• _PROBLEM TO SOLVE_
Copy out the rows from the line containing "(066) 161 57 57" through the line containing "Continua >>", both included, and leave out the pictures.

--- START ---

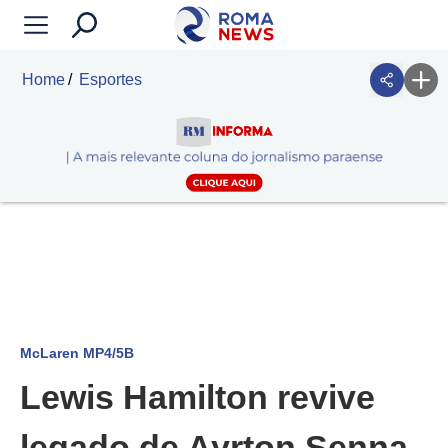
Home
Esportes
McLaren MP4/5B
Lewis Hamilton revive
legado de Ayrton Senna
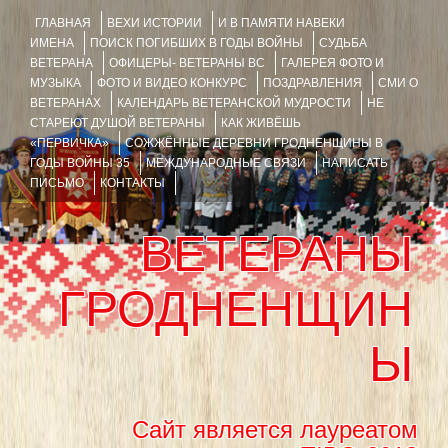
ГЛАВНАЯ
ВЕХИ ИСТОРИИ
И В ПАМЯТИ НАВЕКИ
ИМЕНА
ПОИСК ПОГИБШИХ В ГОДЫ ВОЙНЫ
СУДЬБА
ВЕТЕРАНА
ОФИЦЕРЫ- ВЕТЕРАНЫ ВС
ГАЛЕРЕЯ ФОТО И
МУЗЫКА
ФОТО И ВИДЕО КОНКУРС
ПОЗДРАВЛЕНИЯ
СМИ О
ВЕТЕРАНАХ
КАЛЕНДАРЬ ВЕТЕРАНСКОЙ МУДРОСТИ
НЕ
СТАРЕЮТ ДУШОЙ ВЕТЕРАНЫ
КАК ЖИВЁШЬ
«ПЕРВИЧКА»
СОЖЖЁННЫЕ ДЕРЕВНИ ГРОДНЕНЩИНЫ В
ГОДЫ ВОЙНЫ 35
МЕЖДУНАРОДНЫЕ СВЯЗИ
НАПИСАТЬ
ПИСЬМО
КОНТАКТЫ
ВЕТЕРАНЫ
ГРОДНЕНЩИН
Ы
Сайт является лауреатом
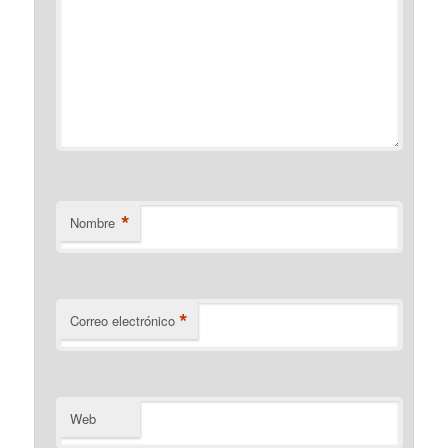
*
Nombre
*
Correo electrónico
Web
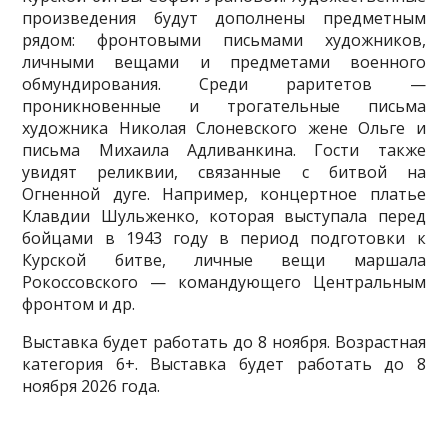
произведения будут дополнены предметным
рядом: фронтовыми письмами художников,
личными вещами и предметами военного
обмундирования. Среди раритетов —
проникновенные и трогательные письма
художника Николая Слоневского жене Ольге и
письма Михаила Адливанкина. Гости также
увидят реликвии, связанные с битвой на
Огненной дуге. Например, концертное платье
Клавдии Шульженко, которая выступала перед
бойцами в 1943 году в период подготовки к
Курской битве, личные вещи маршала
Рокоссовского — командующего Центральным
фронтом и др.
Выставка будет работать до 8 ноября. Возрастная
категория 6+. Выставка будет работать до 8
ноября 2026 года.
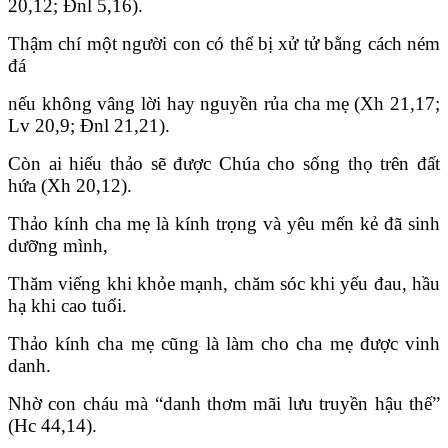
20,12; Đnl 5,16).
Thậm chí một người con có thể bị xử tử bằng cách ném
đá
nếu không vâng lời hay nguyền rủa cha mẹ (Xh 21,17;
Lv 20,9; Đnl 21,21).
Còn ai hiếu thảo sẽ được Chúa cho sống thọ trên đất
hứa (Xh 20,12).
Thảo kính cha mẹ là kính trọng và yêu mến kẻ đã sinh
dưỡng mình,
Thăm viếng khi khỏe mạnh, chăm sóc khi yếu đau, hầu
hạ khi cao tuổi.
Thảo kính cha mẹ cũng là làm cho cha mẹ được vinh
danh.
Nhờ con cháu mà “danh thơm mãi lưu truyền hậu thế”
(Hc 44,14).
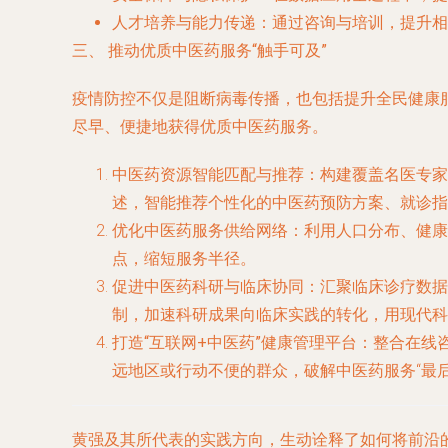
人才培养与能力传递
：通过咨询与培训，提升相
三、 推动优质中医药服务“触手可及”
疫情防控不仅是阻断病毒传播，也包括提升全民健康
尽早、便捷地获得优质中医药服务
。
中医药资源智能匹配与推荐
：构建覆盖名医专家
述，智能推荐个性化的中医药预防方案、就诊指
优化中医药服务供给网络
：利用人口分布、健康
点，缩短服务半径。
促进中医药科研与临床协同
：汇聚临床诊疗数据
制，加速科研成果向临床实践的转化，用现代科
打造“互联网+中医药”健康管理平台
：整合在线
远地区或行动不便的群众，破解中医药服务“最后
黄强及其所代表的实践方向，生动诠释了如何将前沿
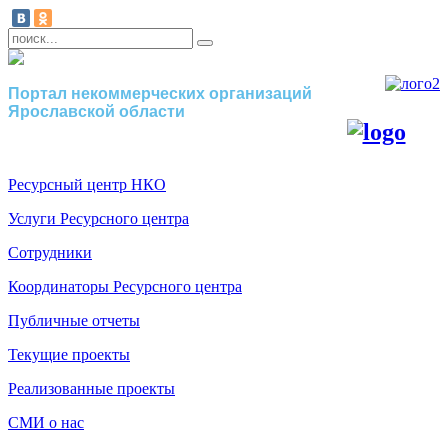
Портал некоммерческих организаций
Ярославской области
Ресурсный центр НКО
Услуги Ресурсного центра
Сотрудники
Координаторы Ресурсного центра
Публичные отчеты
Текущие проекты
Реализованные проекты
СМИ о нас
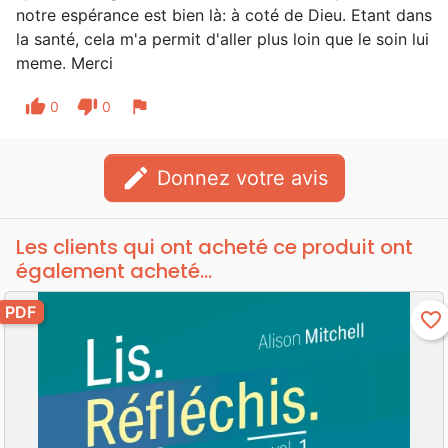
notre espérance est bien là: à coté de Dieu. Etant dans
la santé, cela m'a permit d'aller plus loin que le soin lui
meme. Merci
thumb_up
thumb_down
flag
0
0
edit
Donnez votre avis
Les clients qui ont acheté ce produit ont
également acheté...
PDF
favorite_border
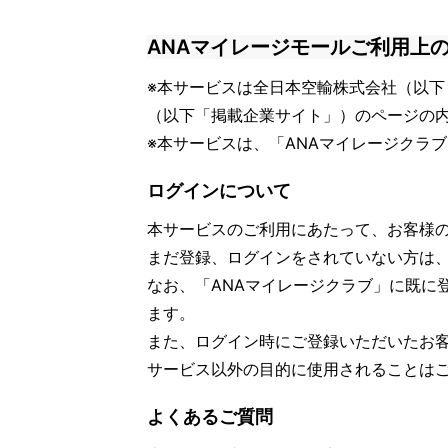
ANAマイレージモールご利用上
※本サービスは全日本空輸株式会社（以下
（以下「掲載企業サイト」）のページの
※本サービスは、「ANAマイレージクラ
ログインについて
本サービスのご利用にあたって、お客様
まだ登録、ログインをされていない方は
なお、「ANAマイレージクラブ」に既に
ます。
また、ログイン時にご登録いただいたお
サービス以外の目的に使用されることは
よくあるご質問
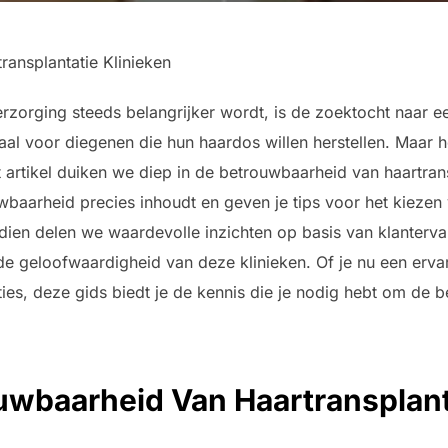
ansplantatie Klinieken
verzorging steeds belangrijker wordt, is de zoektocht naar 
ciaal voor diegenen die hun haardos willen herstellen. Maar
it artikel duiken we diep in de betrouwbaarheid van haartran
aarheid precies inhoudt en geven je tips voor het kiezen 
ien delen we waardevolle inzichten op basis van klanterva
de geloofwaardigheid van deze klinieken. Of je nu een erva
ies, deze gids biedt je de kennis die je nodig hebt om de b
uwbaarheid Van Haartransplant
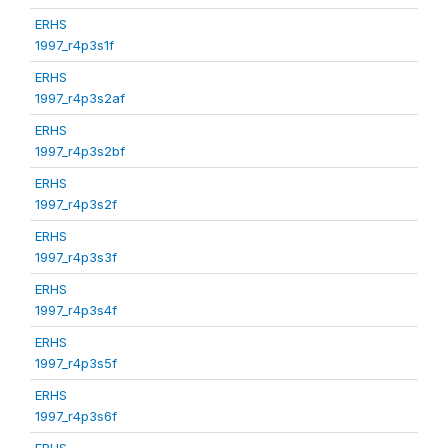
ERHS
1997_r4p3s1f
ERHS
1997_r4p3s2af
ERHS
1997_r4p3s2bf
ERHS
1997_r4p3s2f
ERHS
1997_r4p3s3f
ERHS
1997_r4p3s4f
ERHS
1997_r4p3s5f
ERHS
1997_r4p3s6f
ERHS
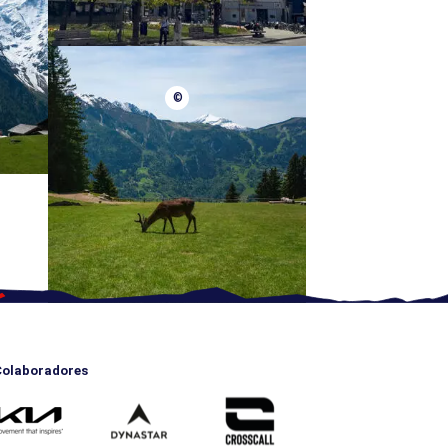
©
olaboradores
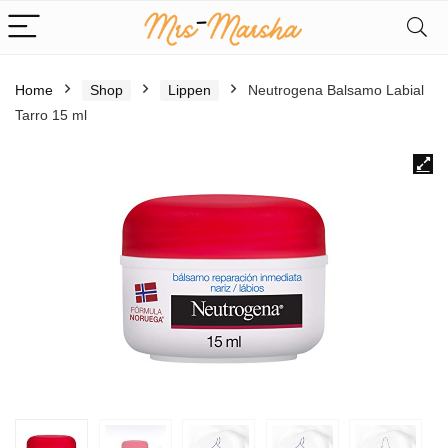
Home
Shop
Lippen
Neutrogena Balsamo Labial
Tarro 15 ml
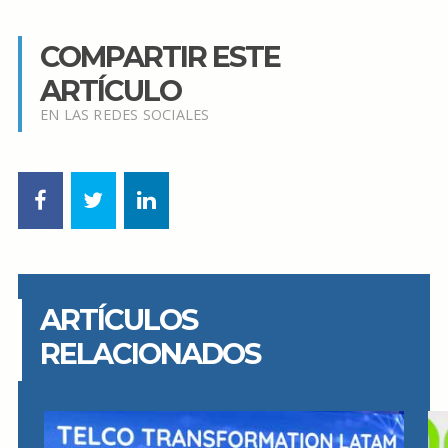
COMPARTIR ESTE
ARTÍCULO
EN LAS REDES SOCIALES
ARTÍCULOS
RELACIONADOS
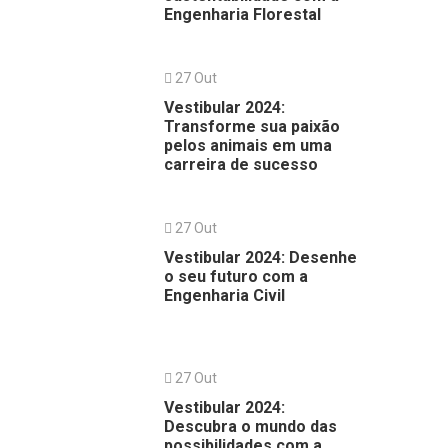
Engenharia Florestal
27 Out
Vestibular 2024:
Transforme sua paixão
pelos animais em uma
carreira de sucesso
27 Out
Vestibular 2024: Desenhe
o seu futuro com a
Engenharia Civil
27 Out
Vestibular 2024:
Descubra o mundo das
possibilidades com a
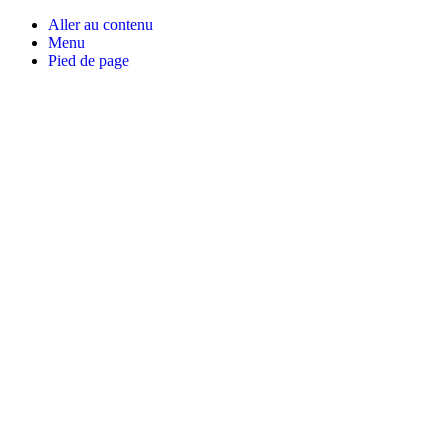
Aller au contenu
Menu
Pied de page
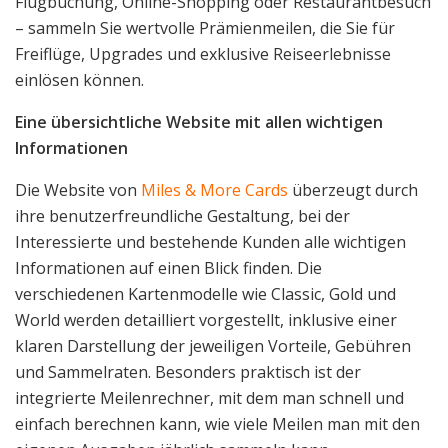
Flugbuchung, Online-Shopping oder Restaurantbesuch
– sammeln Sie wertvolle Prämienmeilen, die Sie für
Freiflüge, Upgrades und exklusive Reiseerlebnisse
einlösen können.
Eine übersichtliche Website mit allen wichtigen
Informationen
Die Website von
Miles & More Cards
überzeugt durch
ihre benutzerfreundliche Gestaltung, bei der
Interessierte und bestehende Kunden alle wichtigen
Informationen auf einen Blick finden. Die
verschiedenen Kartenmodelle wie Classic, Gold und
World werden detailliert vorgestellt, inklusive einer
klaren Darstellung der jeweiligen Vorteile, Gebühren
und Sammelraten. Besonders praktisch ist der
integrierte Meilenrechner, mit dem man schnell und
einfach berechnen kann, wie viele Meilen man mit den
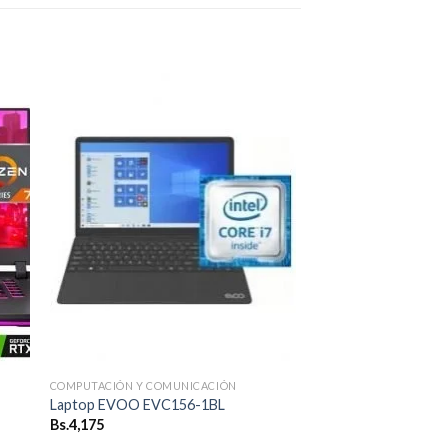
dir
Añadir
a
a la
 de
lista de
eos
deseos
COMPUTACIÓN Y COMUNICACIÓN
Laptop EVOO EVC156-1BL
Bs.
4,175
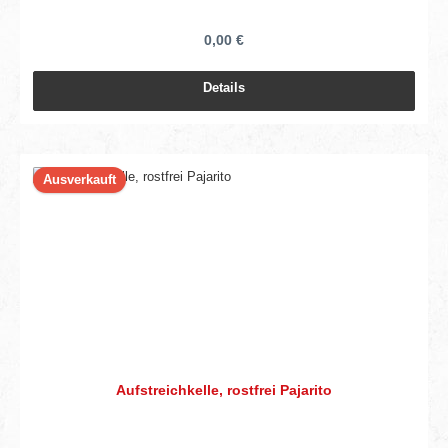
0,00 €
Details
Ausverkauft
Aufstreichkelle, rostfrei Pajarito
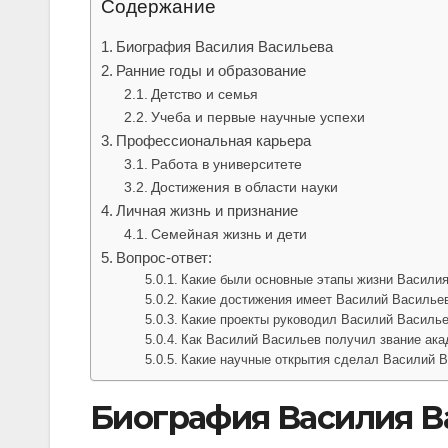
Содержание
Биография Василия Васильева
Ранние годы и образование
Детство и семья
Учеба и первые научные успехи
Профессиональная карьера
Работа в университете
Достижения в области науки
Личная жизнь и признание
Семейная жизнь и дети
Вопрос-ответ:
Какие были основные этапы жизни Васили
Какие достижения имеет Василий Василье
Какие проекты руководил Василий Василь
Как Василий Васильев получил звание ак
Какие научные открытия сделал Василий 
Биография Василия В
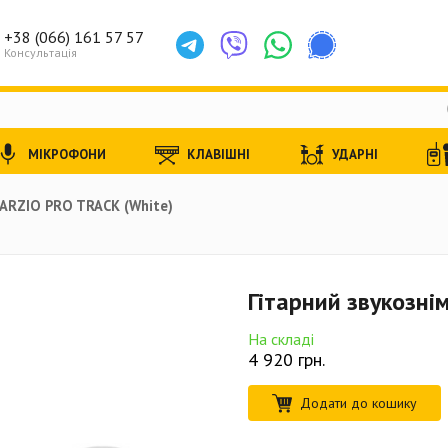
+38 (066) 161 57 57
Консультація
МІКРОФОНИ
КЛАВІШНІ
УДАРНІ
ARZIO PRO TRACK (White)
Гітарний звукозні
На складі
4 920
грн.
Додати до кошику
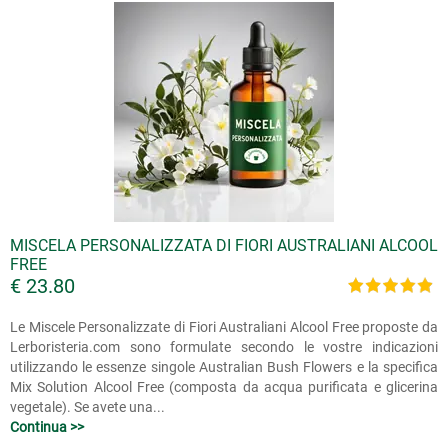
MISCELA PERSONALIZZATA DI FIORI AUSTRALIANI ALCOOL
FREE
€ 23.80
Le Miscele Personalizzate di Fiori Australiani Alcool Free proposte da
Lerboristeria.com sono formulate secondo le vostre indicazioni
utilizzando le essenze singole Australian Bush Flowers e la specifica
Mix Solution Alcool Free (composta da acqua purificata e glicerina
vegetale). Se avete una...
Continua >>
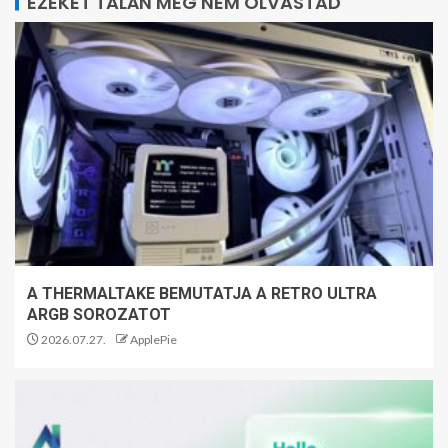
EZEKET TALÁN MÉG NEM OLVASTAD
A THERMALTAKE BEMUTATJA A RETRO ULTRA
ARGB SOROZATOT
2026.07.27.
ApplePie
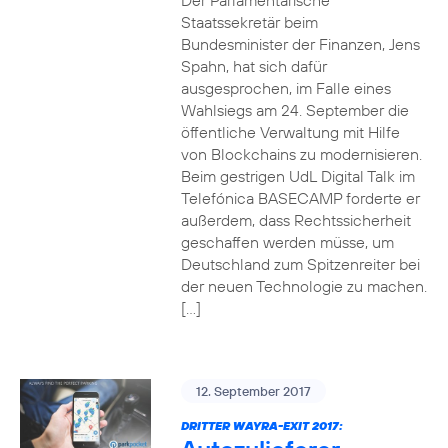
Der Parlamentarische
Staatssekretär beim
Bundesminister der Finanzen, Jens
Spahn, hat sich dafür
ausgesprochen, im Falle eines
Wahlsiegs am 24. September die
öffentliche Verwaltung mit Hilfe
von Blockchains zu modernisieren.
Beim gestrigen UdL Digital Talk im
Telefónica BASECAMP forderte er
außerdem, dass Rechtssicherheit
geschaffen werden müsse, um
Deutschland zum Spitzenreiter bei
der neuen Technologie zu machen.
[…]
12. September 2017
DRITTER WAYRA-EXIT 2017:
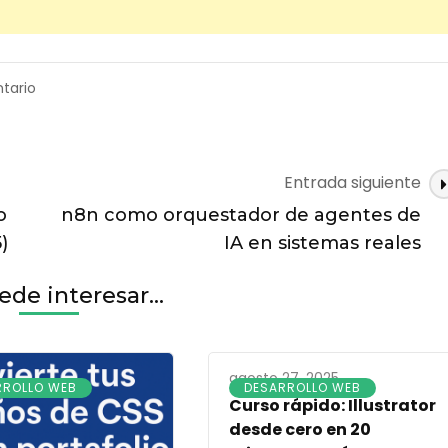
on
tario
Qué
es
un
agente
Entrada siguiente
de
IA
o
n8n como orquestador de agentes de
y
)
IA en sistemas reales
diferencias
con
de interesar...
la
automatización
tradicional
agosto 27, 2025
RROLLO WEB
DESARROLLO WEB
Curso rápido: Illustrator
desde cero en 20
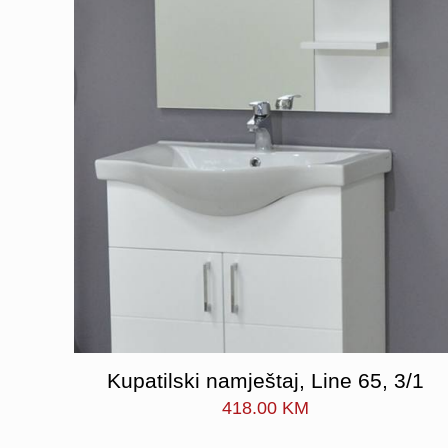
Kupatilski namještaj, Line 65, 3/1
418.00
KM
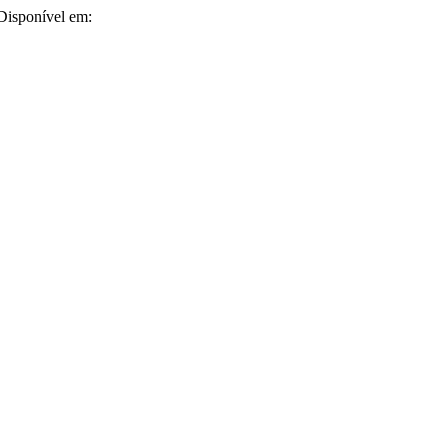
 Disponível em:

--- END ---

• _EXERCISE SOLUTION_
+38 (066) 161 57 57
Консультація
МІКРОФОНИ
КЛАВІШНІ
УДАРНІ
ARZIO PRO TRACK (White)
Гітарний звукозні
На складі
4 920
грн.
Додати до кошику
MISCELA PERSONALIZZATA DI FIORI AUSTRALIANI ALCOOL
FREE
€ 23.80
Le Miscele Personalizzate di Fiori Australiani Alcool Free proposte da
Lerboristeria.com sono formulate secondo le vostre indicazioni
utilizzando le essenze singole Australian Bush Flowers e la specifica
Mix Solution Alcool Free (composta da acqua purificata e glicerina
vegetale). Se avete una...
Continua >>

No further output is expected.